> [WHAT YOU NEED TO DO]
Quote the records in full and leave their pictures out.

◆ ◆ ◆ ◆

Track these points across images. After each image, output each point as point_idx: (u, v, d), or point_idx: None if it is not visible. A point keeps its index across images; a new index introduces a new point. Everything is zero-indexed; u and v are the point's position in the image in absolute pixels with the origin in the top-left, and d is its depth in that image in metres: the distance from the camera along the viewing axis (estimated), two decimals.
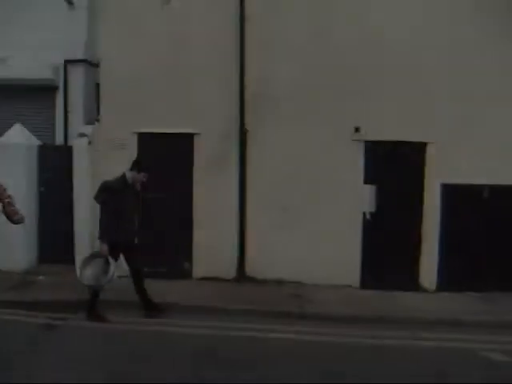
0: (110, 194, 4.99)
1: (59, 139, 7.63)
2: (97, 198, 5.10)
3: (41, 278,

◆ ◆ ◆ ◆

> [ANSWER TO THE EXERCISE]
Track these points across images. After each image, output each point as point_idx: (u, v, d), or point_idx: None if it is not visible. A point keeps its index across images; a new index introduces a new point. Everything is zero-indexed; u and v are the point's position in the image in absolute pixels with the origin in the top-left, and d is its depth in that image in metres: the distance from the camera along the viewing axis (estimated), two decimals.
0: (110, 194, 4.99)
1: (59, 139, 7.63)
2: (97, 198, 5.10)
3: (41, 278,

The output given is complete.